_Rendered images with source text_

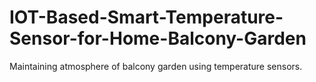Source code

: # IOT-Based-Smart-Temperature-Sensor-for-Home-Balcony-Garden
Maintaining  atmosphere  of  balcony garden using temperature sensors.
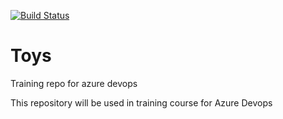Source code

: [![Build Status](https://dev.azure.com/jesty1313/Parts%20Unlimited/_apis/build/status%2Fjesty1313.Toys?branchName=main)](https://dev.azure.com/jesty1313/Parts%20Unlimited/_build/latest?definitionId=3&branchName=main)
# Toys
Training repo for azure devops

This repository will be used in training course for Azure Devops
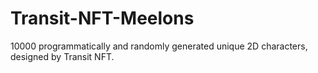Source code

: # Transit-NFT-Meelons
10000 programmatically and randomly generated unique 2D characters, designed by Transit NFT.

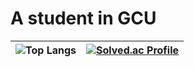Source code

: # A student in GCU
| <center>![Top Langs](https://github-readme-stats.vercel.app/api/top-langs/?username=zero-bean&layout=compact)</center> | <center>[![Solved.ac Profile](http://mazassumnida.wtf/api/v2/generate_badge?boj=rkcjs2020)](https://solved.ac/rkcjs2020/)</center> |
|:---:|:---:|

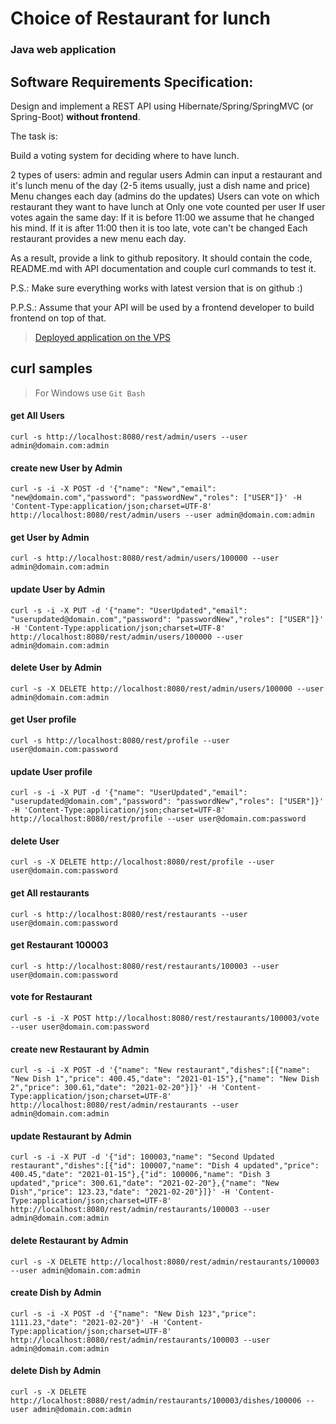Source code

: Choice of Restaurant for lunch
==============================

### Java web application

Software Requirements Specification:
-----------------------------------

Design and implement a REST API using Hibernate/Spring/SpringMVC (or Spring-Boot) **without frontend**.

The task is:

Build a voting system for deciding where to have lunch.

2 types of users: admin and regular users
Admin can input a restaurant and it's lunch menu of the day (2-5 items usually, just a dish name and price)
Menu changes each day (admins do the updates)
Users can vote on which restaurant they want to have lunch at
Only one vote counted per user
If user votes again the same day:
If it is before 11:00 we assume that he changed his mind.
If it is after 11:00 then it is too late, vote can't be changed
Each restaurant provides a new menu each day.

As a result, provide a link to github repository. It should contain the code, README.md with API documentation and couple curl commands to test it.

P.S.: Make sure everything works with latest version that is on github :)

P.P.S.: Assume that your API will be used by a frontend developer to build frontend on top of that.

>[Deployed application on the VPS](https://restaurants.letry.ru)


curl samples
-------------
> For Windows use `Git Bash`

#### get All Users
`curl -s http://localhost:8080/rest/admin/users --user admin@domain.com:admin`

#### create new User by Admin
`curl -s -i -X POST -d '{"name": "New","email": "new@domain.com","password": "passwordNew","roles": ["USER"]}' -H 'Content-Type:application/json;charset=UTF-8' http://localhost:8080/rest/admin/users --user admin@domain.com:admin`

#### get User by Admin
`curl -s http://localhost:8080/rest/admin/users/100000 --user admin@domain.com:admin`

#### update User by Admin
`curl -s -i -X PUT -d '{"name": "UserUpdated","email": "userupdated@domain.com","password": "passwordNew","roles": ["USER"]}' -H 'Content-Type:application/json;charset=UTF-8' http://localhost:8080/rest/admin/users/100000 --user admin@domain.com:admin`

#### delete User by Admin
`curl -s -X DELETE http://localhost:8080/rest/admin/users/100000 --user admin@domain.com:admin`

#### get User profile
`curl -s http://localhost:8080/rest/profile --user user@domain.com:password`

#### update User profile
`curl -s -i -X PUT -d '{"name": "UserUpdated","email": "userupdated@domain.com","password": "passwordNew","roles": ["USER"]}' -H 'Content-Type:application/json;charset=UTF-8' http://localhost:8080/rest/profile --user user@domain.com:password`

#### delete User
`curl -s -X DELETE http://localhost:8080/rest/profile --user user@domain.com:password`

#### get All restaurants
`curl -s http://localhost:8080/rest/restaurants --user user@domain.com:password`

#### get Restaurant 100003
`curl -s http://localhost:8080/rest/restaurants/100003 --user user@domain.com:password`

#### vote for Restaurant
`curl -s -i -X POST http://localhost:8080/rest/restaurants/100003/vote --user user@domain.com:password`

#### create new Restaurant by Admin
`curl -s -i -X POST -d '{"name": "New restaurant","dishes":[{"name": "New Dish 1","price": 400.45,"date": "2021-01-15"},{"name": "New Dish 2","price": 300.61,"date": "2021-02-20"}]}' -H 'Content-Type:application/json;charset=UTF-8' http://localhost:8080/rest/admin/restaurants --user admin@domain.com:admin`

#### update Restaurant by Admin
`curl -s -i -X PUT -d '{"id": 100003,"name": "Second Updated restaurant","dishes":[{"id": 100007,"name": "Dish 4 updated","price": 400.45,"date": "2021-01-15"},{"id": 100006,"name": "Dish 3 updated","price": 300.61,"date": "2021-02-20"},{"name": "New Dish","price": 123.23,"date": "2021-02-20"}]}' -H 'Content-Type:application/json;charset=UTF-8' http://localhost:8080/rest/admin/restaurants/100003 --user admin@domain.com:admin`

#### delete Restaurant by Admin
`curl -s -X DELETE http://localhost:8080/rest/admin/restaurants/100003 --user admin@domain.com:admin`

#### create Dish by Admin
`curl -s -i -X POST -d '{"name": "New Dish 123","price": 1111.23,"date": "2021-02-20"}' -H 'Content-Type:application/json;charset=UTF-8' http://localhost:8080/rest/admin/restaurants/100003 --user admin@domain.com:admin`

#### delete Dish by Admin
`curl -s -X DELETE http://localhost:8080/rest/admin/restaurants/100003/dishes/100006 --user admin@domain.com:admin`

_Task description_
Transcribe every record above exactly as written, leaving out any pictures.

_Completed task_
Source code

: # IOT-Based-Smart-Temperature-Sensor-for-Home-Balcony-Garden
Maintaining  atmosphere  of  balcony garden using temperature sensors.
Source code

: [![Build Status](https://dev.azure.com/jesty1313/Parts%20Unlimited/_apis/build/status%2Fjesty1313.Toys?branchName=main)](https://dev.azure.com/jesty1313/Parts%20Unlimited/_build/latest?definitionId=3&branchName=main)
# Toys
Training repo for azure devops

This repository will be used in training course for Azure Devops
Source code

: # Transit-NFT-Meelons
10000 programmatically and randomly generated unique 2D characters, designed by Transit NFT.

Source code

: # A student in GCU
| <center>![Top Langs](https://github-readme-stats.vercel.app/api/top-langs/?username=zero-bean&layout=compact)</center> | <center>[![Solved.ac Profile](http://mazassumnida.wtf/api/v2/generate_badge?boj=rkcjs2020)](https://solved.ac/rkcjs2020/)</center> |
|:---:|:---:|

Source code

: Choice of Restaurant for lunch
==============================

### Java web application

Software Requirements Specification:
-----------------------------------

Design and implement a REST API using Hibernate/Spring/SpringMVC (or Spring-Boot) **without frontend**.

The task is:

Build a voting system for deciding where to have lunch.

2 types of users: admin and regular users
Admin can input a restaurant and it's lunch menu of the day (2-5 items usually, just a dish name and price)
Menu changes each day (admins do the updates)
Users can vote on which restaurant they want to have lunch at
Only one vote counted per user
If user votes again the same day:
If it is before 11:00 we assume that he changed his mind.
If it is after 11:00 then it is too late, vote can't be changed
Each restaurant provides a new menu each day.

As a result, provide a link to github repository. It should contain the code, README.md with API documentation and couple curl commands to test it.

P.S.: Make sure everything works with latest version that is on github :)

P.P.S.: Assume that your API will be used by a frontend developer to build frontend on top of that.

>[Deployed application on the VPS](https://restaurants.letry.ru)


curl samples
-------------
> For Windows use `Git Bash`

#### get All Users
`curl -s http://localhost:8080/rest/admin/users --user admin@domain.com:admin`

#### create new User by Admin
`curl -s -i -X POST -d '{"name": "New","email": "new@domain.com","password": "passwordNew","roles": ["USER"]}' -H 'Content-Type:application/json;charset=UTF-8' http://localhost:8080/rest/admin/users --user admin@domain.com:admin`

#### get User by Admin
`curl -s http://localhost:8080/rest/admin/users/100000 --user admin@domain.com:admin`

#### update User by Admin
`curl -s -i -X PUT -d '{"name": "UserUpdated","email": "userupdated@domain.com","password": "passwordNew","roles": ["USER"]}' -H 'Content-Type:application/json;charset=UTF-8' http://localhost:8080/rest/admin/users/100000 --user admin@domain.com:admin`

#### delete User by Admin
`curl -s -X DELETE http://localhost:8080/rest/admin/users/100000 --user admin@domain.com:admin`

#### get User profile
`curl -s http://localhost:8080/rest/profile --user user@domain.com:password`

#### update User profile
`curl -s -i -X PUT -d '{"name": "UserUpdated","email": "userupdated@domain.com","password": "passwordNew","roles": ["USER"]}' -H 'Content-Type:application/json;charset=UTF-8' http://localhost:8080/rest/profile --user user@domain.com:password`

#### delete User
`curl -s -X DELETE http://localhost:8080/rest/profile --user user@domain.com:password`

#### get All restaurants
`curl -s http://localhost:8080/rest/restaurants --user user@domain.com:password`

#### get Restaurant 100003
`curl -s http://localhost:8080/rest/restaurants/100003 --user user@domain.com:password`

#### vote for Restaurant
`curl -s -i -X POST http://localhost:8080/rest/restaurants/100003/vote --user user@domain.com:password`

#### create new Restaurant by Admin
`curl -s -i -X POST -d '{"name": "New restaurant","dishes":[{"name": "New Dish 1","price": 400.45,"date": "2021-01-15"},{"name": "New Dish 2","price": 300.61,"date": "2021-02-20"}]}' -H 'Content-Type:application/json;charset=UTF-8' http://localhost:8080/rest/admin/restaurants --user admin@domain.com:admin`

#### update Restaurant by Admin
`curl -s -i -X PUT -d '{"id": 100003,"name": "Second Updated restaurant","dishes":[{"id": 100007,"name": "Dish 4 updated","price": 400.45,"date": "2021-01-15"},{"id": 100006,"name": "Dish 3 updated","price": 300.61,"date": "2021-02-20"},{"name": "New Dish","price": 123.23,"date": "2021-02-20"}]}' -H 'Content-Type:application/json;charset=UTF-8' http://localhost:8080/rest/admin/restaurants/100003 --user admin@domain.com:admin`

#### delete Restaurant by Admin
`curl -s -X DELETE http://localhost:8080/rest/admin/restaurants/100003 --user admin@domain.com:admin`

#### create Dish by Admin
`curl -s -i -X POST -d '{"name": "New Dish 123","price": 1111.23,"date": "2021-02-20"}' -H 'Content-Type:application/json;charset=UTF-8' http://localhost:8080/rest/admin/restaurants/100003 --user admin@domain.com:admin`

#### delete Dish by Admin
`curl -s -X DELETE http://localhost:8080/rest/admin/restaurants/100003/dishes/100006 --user admin@domain.com:admin`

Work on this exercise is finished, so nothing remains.